In the first of the two cases in which a party recently petitioned for cert in a vaccine preemption case, American Home Products Corp, dba Wyeth v. Ferrari, plaintiffs have apparently taken a voluntary nonsuit and suggested to the Supreme Court that this moots Wyeth’s pending cert petition. (We don’t see any indication of that activity on the Supreme Court’s docket for the case, but we have no reason to doubt the reliability of what we’ve heard.)
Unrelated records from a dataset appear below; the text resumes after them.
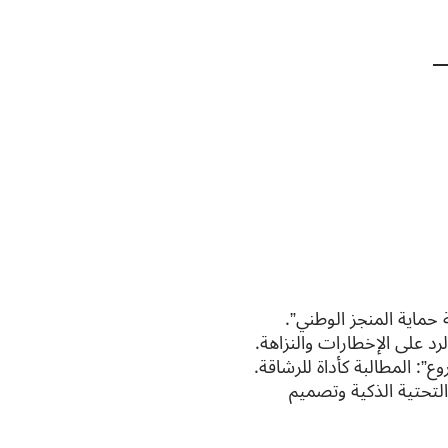
 حماية المنجز الوطني”.
لرد على الإخطارات والنزاهة.
”: المطالبة كأداة للرشاقة.
 التحتية الذكية وتصميم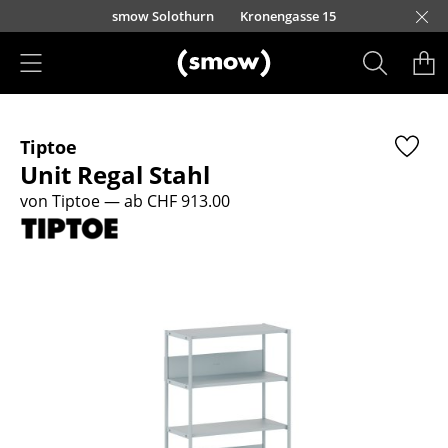
Direkt zum Inhalt
smow Solothurn
Kronengasse 15
Produkte
Tiptoe
Sitzmöbel
Unit Regal Stahl
Esszimmerstühle
von Tiptoe
— ab CHF 913.00
Sofas
Sessel
Loungesessel
Stühle
Freischwinger
Barhocker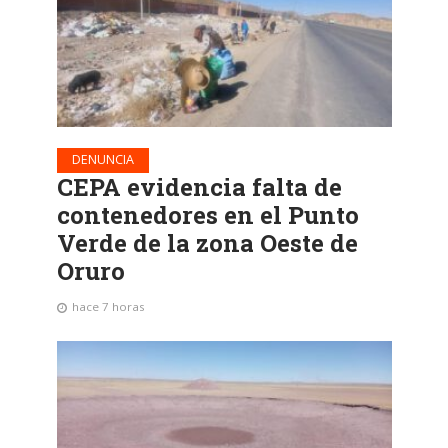
DENUNCIA
CEPA evidencia falta de
contenedores en el Punto
Verde de la zona Oeste de
Oruro
hace 7 horas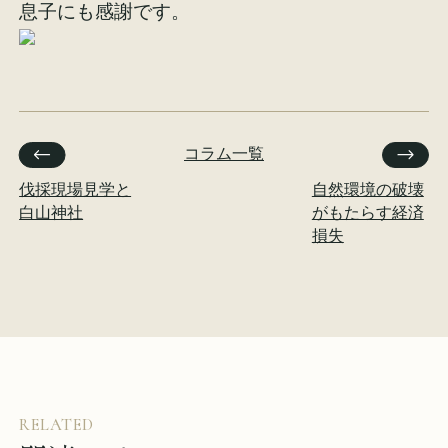
息子にも感謝です。
コラム一覧
伐採現場見学と
自然環境の破壊
白山神社
がもたらす経済
損失
RELATED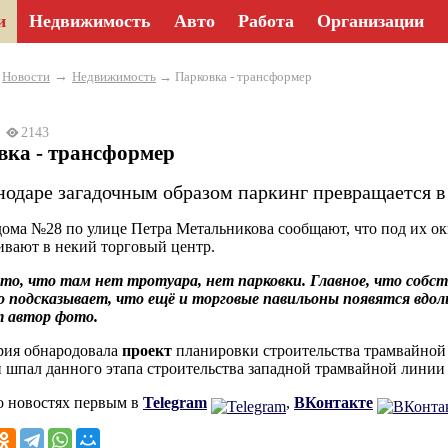
и
Недвижимость
Авто
Работа
Организации
→
→
Новости
Недвижимость
→ Парковка - трансформер
23
2143
вка - трансформер
нодаре загадочным образом паркинг превращается в
ома №28 по улице Петра Метальникова сообщают, что под их о
ивают в некий торговый центр.
то, что там нет тротуара, нет парковки. Главное, что собс
 подсказывает, что ещё и торговые павильоны появятся вдол
т автор фото.
рия обнародовала
проект
планировки строительства трамвайной 
и шпал данного этапа строительства западной трамвайной линии 
о новостях первым в
Telegram
,
ВКонтакте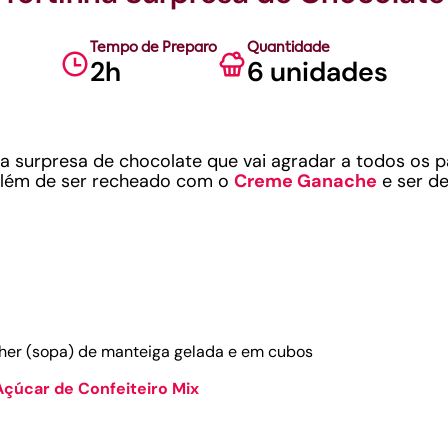
Tempo de Preparo
Quantidade
2h
6 unidades
a surpresa de chocolate que vai agradar a todos os p
além de ser recheado com o
Creme Ganache
e ser d
colher (sopa) de manteiga gelada e em cubos
Açúcar de Confeiteiro Mix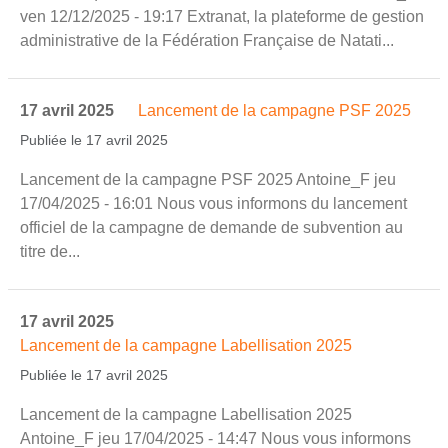
ven 12/12/2025 - 19:17 Extranat, la plateforme de gestion
administrative de la Fédération Française de Natati...
17 avril 2025
Lancement de la campagne PSF 2025
Publiée le 17 avril 2025
Lancement de la campagne PSF 2025 Antoine_F jeu
17/04/2025 - 16:01 Nous vous informons du lancement
officiel de la campagne de demande de subvention au
titre de...
17 avril 2025
Lancement de la campagne Labellisation 2025
Publiée le 17 avril 2025
Lancement de la campagne Labellisation 2025
Antoine_F jeu 17/04/2025 - 14:47 Nous vous informons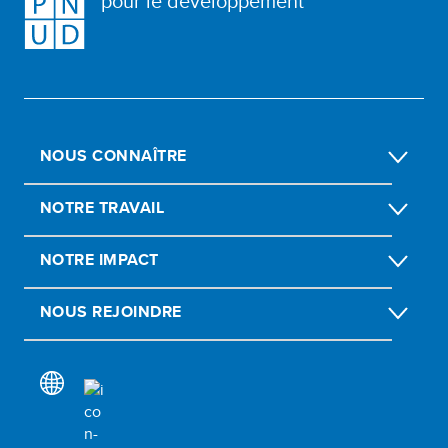
pour le développement
NOUS CONNAÎTRE
NOTRE TRAVAIL
NOTRE IMPACT
NOUS REJOINDRE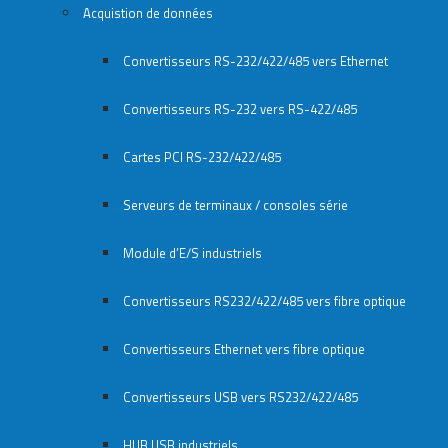
Acquistion de données
Convertisseurs RS-232/422/485 vers Ethernet
Convertisseurs RS-232 vers RS-422/485
Cartes PCI RS-232/422/485
Serveurs de terminaux / consoles série
Module d’E/S industriels
Convertisseurs RS232/422/485 vers fibre optique
Convertisseurs Ethernet vers fibre optique
Convertisseurs USB vers RS232/422/485
HUB USB industriels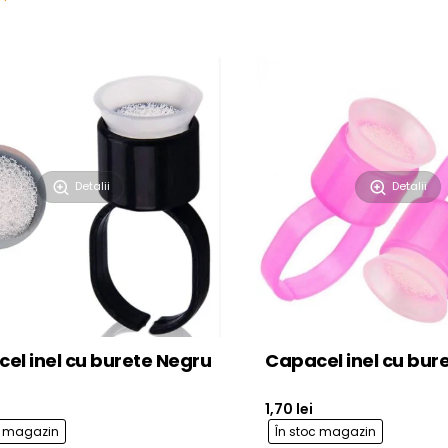
Detalii
Detalii
el inel cu burete Negru
Capacel inel cu bur
1,70 lei
c magazin
În stoc magazin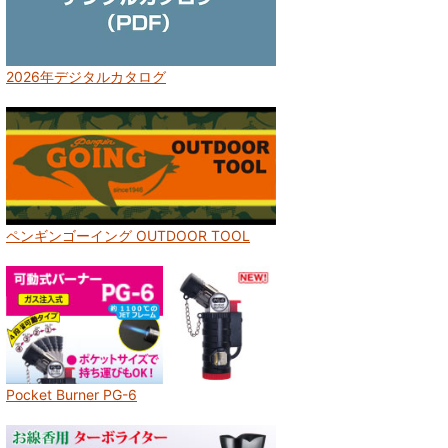
2026年デジタルカタログ
ペンギンゴーイング OUTDOOR TOOL
Pocket Burner PG-6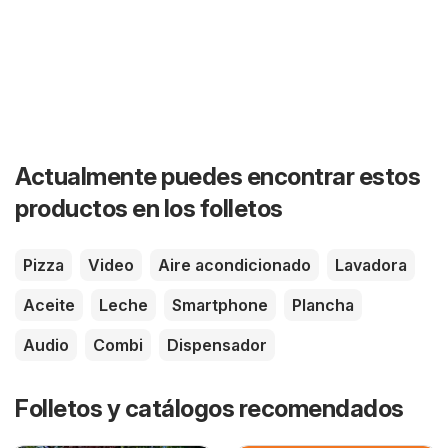
Actualmente puedes encontrar estos
productos en los folletos
Pizza
Video
Aire acondicionado
Lavadora
Aceite
Leche
Smartphone
Plancha
Audio
Combi
Dispensador
Folletos y catálogos recomendados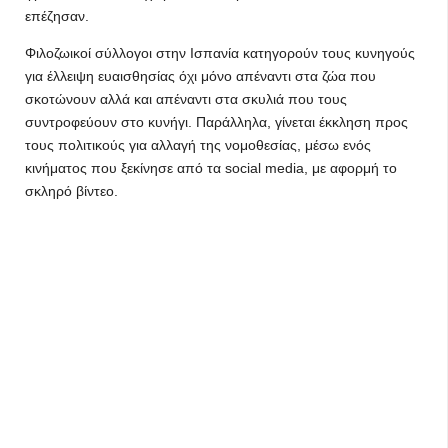
επέζησαν.
Φιλοζωικοί σύλλογοι στην Ισπανία κατηγορούν τους κυνηγούς
για έλλειψη ευαισθησίας όχι μόνο απέναντι στα ζώα που
σκοτώνουν αλλά και απέναντι στα σκυλιά που τους
συντροφεύουν στο κυνήγι. Παράλληλα, γίνεται έκκληση προς
τους πολιτικούς για αλλαγή της νομοθεσίας, μέσω ενός
κινήματος που ξεκίνησε από τα social media, με αφορμή το
σκληρό βίντεο.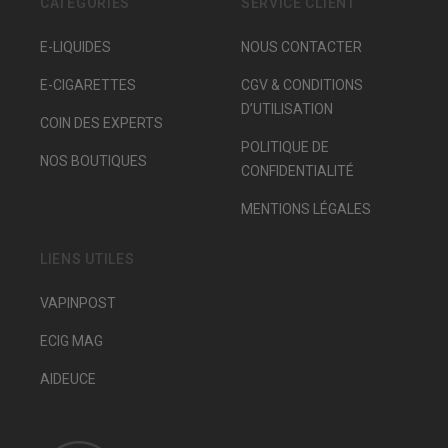
CATÉGORIES
SERVICE CLIENT
E-LIQUIDES
NOUS CONTACTER
E-CIGARETTES
CGV & CONDITIONS
D’UTILISATION
COIN DES EXPERTS
POLITIQUE DE
NOS BOUTIQUES
CONFIDENTIALITÉ
MENTIONS LÉGALES
LIENS UTILES
VAPINPOST
ECIG MAG
AIDEUCE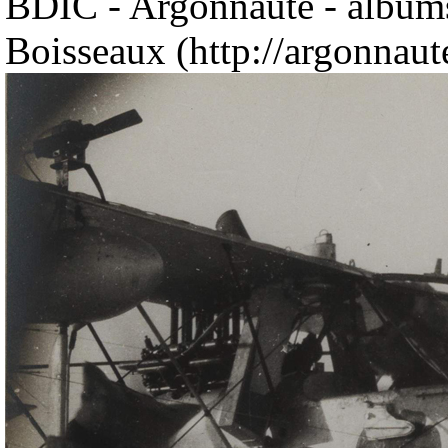
BDIC - Argonnaute - albums 
Boisseaux (http://argonnaute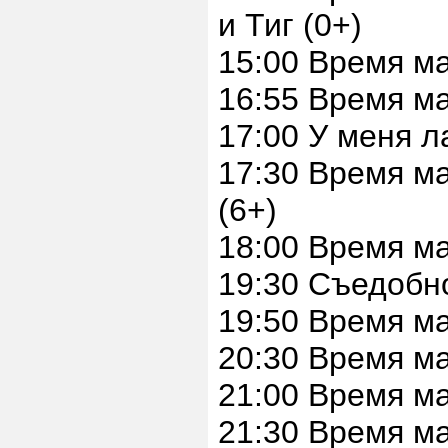
и Тиг (0+)
15:00 Время м
16:55 Время м
17:00 У меня л
17:30 Время м
(6+)
18:00 Время м
19:30 Съедобн
19:50 Время м
20:30 Время м
21:00 Время м
21:30 Время м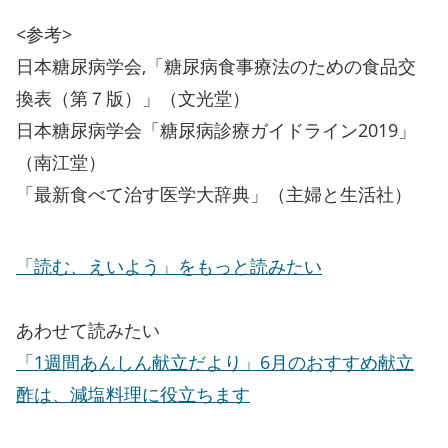
<参考>
日本糖尿病学会,「糖尿病食事療法のための食品交
換表（第７版）」（文光堂）
日本糖尿病学会「糖尿病診療ガイドライン2019」
（南江堂）
「最新食べて治す医学大辞典」（主婦と生活社）
「読む、えいよう」をもっと読みたい
あわせて読みたい
「1週間あんしん献立だより」6月のおすすめ献立
酢は、減塩料理に役立ちます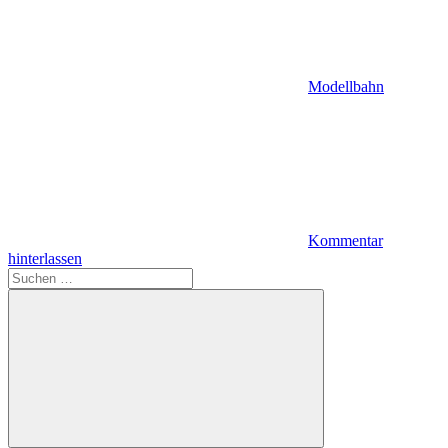
Modellbahn
Kommentar
hinterlassen
Suchen
nach: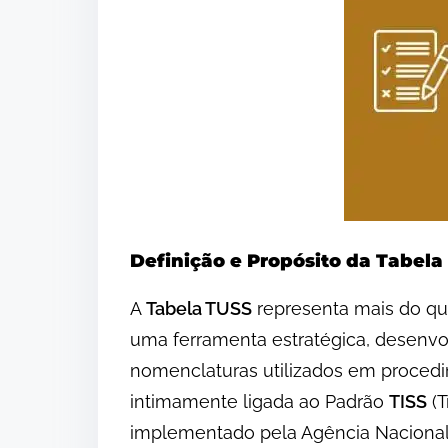
Definição e Propósito da Tabela
A
Tabela TUSS
representa mais do qu
uma ferramenta estratégica, desenvol
nomenclaturas utilizados em proced
intimamente ligada ao Padrão
TISS
(T
implementado pela Agência Nacional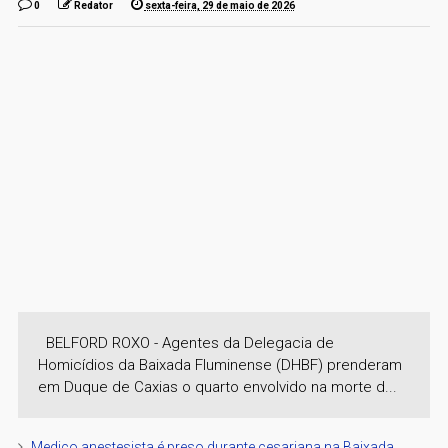
0
Redator
sexta-feira, 29 de maio de 2026
BELFORD ROXO - Agentes da Delegacia de
Homicídios da Baixada Fluminense (DHBF) prenderam
em Duque de Caxias o quarto envolvido na morte d...
Medico anestesista é preso durante cesariana na Baixada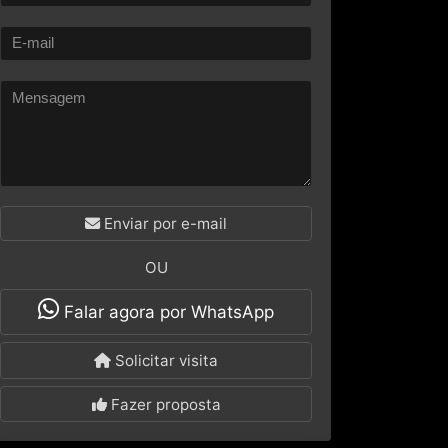
Enviar por e-mail
OU
Falar agora por WhatsApp
Solicitar visita
Fazer proposta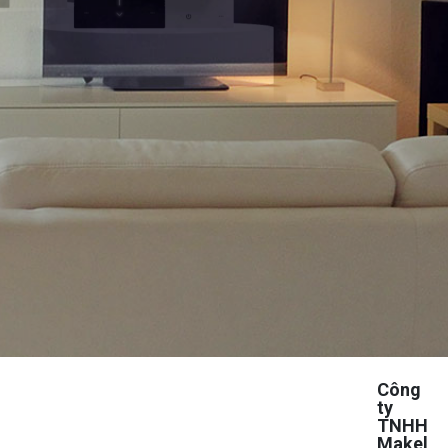
Công
ty
TNHH
Makel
In the second vaccine preemption case, Bruesewitz v. Wyeth, we’re told that Wyeth responded to plaintiff’s cert petition by agreeing that vaccine preemption raises a conflict in the circuits and that the cert petition raises a question of national importance. Thus, we’re told, Wyeth agreed with plaintiffs that the Supreme Court should grant cert. (Again, we see no evidence of this activity on the Supreme Court’s docket for that case.) If our information is correct, then the parties’ agreement that cert should be granted dramatically raises the odds that the Supreme Court will take the case. We’re told that the Supreme Court will consider the petition in Bruesewitz at its November 6 conference.
We’ll continue to watch the Supreme Court docket in these cases to . . . uh, see when the Supreme Court catches up with our coverage of these issues.